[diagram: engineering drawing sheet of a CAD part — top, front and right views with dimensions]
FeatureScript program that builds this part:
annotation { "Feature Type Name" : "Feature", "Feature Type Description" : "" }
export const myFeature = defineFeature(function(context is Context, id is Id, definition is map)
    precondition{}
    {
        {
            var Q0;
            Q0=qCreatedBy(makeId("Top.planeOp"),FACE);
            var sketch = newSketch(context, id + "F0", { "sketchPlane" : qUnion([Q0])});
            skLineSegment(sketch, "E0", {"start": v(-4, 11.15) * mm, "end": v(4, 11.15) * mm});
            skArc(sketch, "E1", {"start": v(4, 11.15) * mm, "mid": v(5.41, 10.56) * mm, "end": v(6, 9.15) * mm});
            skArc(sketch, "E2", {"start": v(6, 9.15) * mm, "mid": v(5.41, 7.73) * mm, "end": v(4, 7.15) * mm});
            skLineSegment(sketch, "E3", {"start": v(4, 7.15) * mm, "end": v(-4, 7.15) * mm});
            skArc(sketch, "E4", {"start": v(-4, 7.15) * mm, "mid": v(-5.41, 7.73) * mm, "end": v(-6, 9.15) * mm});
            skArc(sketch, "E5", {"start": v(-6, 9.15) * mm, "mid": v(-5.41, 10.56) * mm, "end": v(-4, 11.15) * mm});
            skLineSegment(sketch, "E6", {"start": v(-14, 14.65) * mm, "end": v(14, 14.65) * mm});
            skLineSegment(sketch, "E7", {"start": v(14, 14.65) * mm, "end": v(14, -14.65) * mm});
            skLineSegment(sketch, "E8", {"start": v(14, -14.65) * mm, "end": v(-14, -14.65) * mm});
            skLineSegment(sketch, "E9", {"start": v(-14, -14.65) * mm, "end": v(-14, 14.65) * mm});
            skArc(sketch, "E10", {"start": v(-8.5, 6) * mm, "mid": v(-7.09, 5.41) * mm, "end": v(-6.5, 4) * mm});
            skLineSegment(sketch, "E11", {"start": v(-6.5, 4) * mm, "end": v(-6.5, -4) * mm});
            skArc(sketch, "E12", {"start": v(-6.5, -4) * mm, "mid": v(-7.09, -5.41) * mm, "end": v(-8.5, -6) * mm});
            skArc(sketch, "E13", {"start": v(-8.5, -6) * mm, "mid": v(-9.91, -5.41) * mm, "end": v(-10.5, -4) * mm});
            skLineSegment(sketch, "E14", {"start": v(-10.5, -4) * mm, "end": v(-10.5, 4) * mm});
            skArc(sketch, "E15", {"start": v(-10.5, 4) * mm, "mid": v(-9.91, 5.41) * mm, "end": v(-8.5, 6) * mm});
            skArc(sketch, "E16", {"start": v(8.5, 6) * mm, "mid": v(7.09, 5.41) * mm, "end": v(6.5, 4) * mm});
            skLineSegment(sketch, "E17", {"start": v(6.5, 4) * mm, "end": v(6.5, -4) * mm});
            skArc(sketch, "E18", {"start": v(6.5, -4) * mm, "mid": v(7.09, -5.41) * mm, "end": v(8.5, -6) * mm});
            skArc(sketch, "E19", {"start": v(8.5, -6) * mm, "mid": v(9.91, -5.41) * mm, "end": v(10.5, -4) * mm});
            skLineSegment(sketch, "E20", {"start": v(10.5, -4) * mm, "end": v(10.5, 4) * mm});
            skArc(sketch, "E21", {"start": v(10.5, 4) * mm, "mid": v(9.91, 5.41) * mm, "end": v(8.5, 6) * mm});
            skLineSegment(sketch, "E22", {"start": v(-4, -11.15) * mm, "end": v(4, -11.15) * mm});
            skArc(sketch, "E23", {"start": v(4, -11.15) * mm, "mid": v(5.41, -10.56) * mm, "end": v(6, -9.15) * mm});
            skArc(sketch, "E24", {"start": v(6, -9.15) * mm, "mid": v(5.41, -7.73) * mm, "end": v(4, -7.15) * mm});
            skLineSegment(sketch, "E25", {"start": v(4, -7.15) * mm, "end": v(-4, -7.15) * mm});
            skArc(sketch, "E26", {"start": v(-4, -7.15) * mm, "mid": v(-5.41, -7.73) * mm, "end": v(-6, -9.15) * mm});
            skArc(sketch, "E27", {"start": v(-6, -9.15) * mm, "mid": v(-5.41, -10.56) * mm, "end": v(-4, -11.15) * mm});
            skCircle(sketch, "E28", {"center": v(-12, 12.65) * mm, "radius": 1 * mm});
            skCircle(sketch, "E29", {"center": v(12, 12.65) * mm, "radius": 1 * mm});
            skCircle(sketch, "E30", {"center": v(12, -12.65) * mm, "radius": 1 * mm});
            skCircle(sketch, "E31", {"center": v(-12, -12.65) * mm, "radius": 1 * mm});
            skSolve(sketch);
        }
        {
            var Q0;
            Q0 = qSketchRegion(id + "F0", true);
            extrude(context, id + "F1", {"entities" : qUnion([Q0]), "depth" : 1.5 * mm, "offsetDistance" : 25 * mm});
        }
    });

--*--

◆ **GIVEN INSTRUCTION**
Pick out every line in the listing above that contains the string "context", matching case exactly, and copy each one.

◆ **WRITTEN ANSWER**
export const myFeature = defineFeature(function(context is Context, id is Id, definition is map)
            var sketch = newSketch(context, id + "F0", { "sketchPlane" : qUnion([Q0])});
            extrude(context, id + "F1", {"entities" : qUnion([Q0]), "depth" : 1.5 * mm, "offsetDistance" : 25 * mm});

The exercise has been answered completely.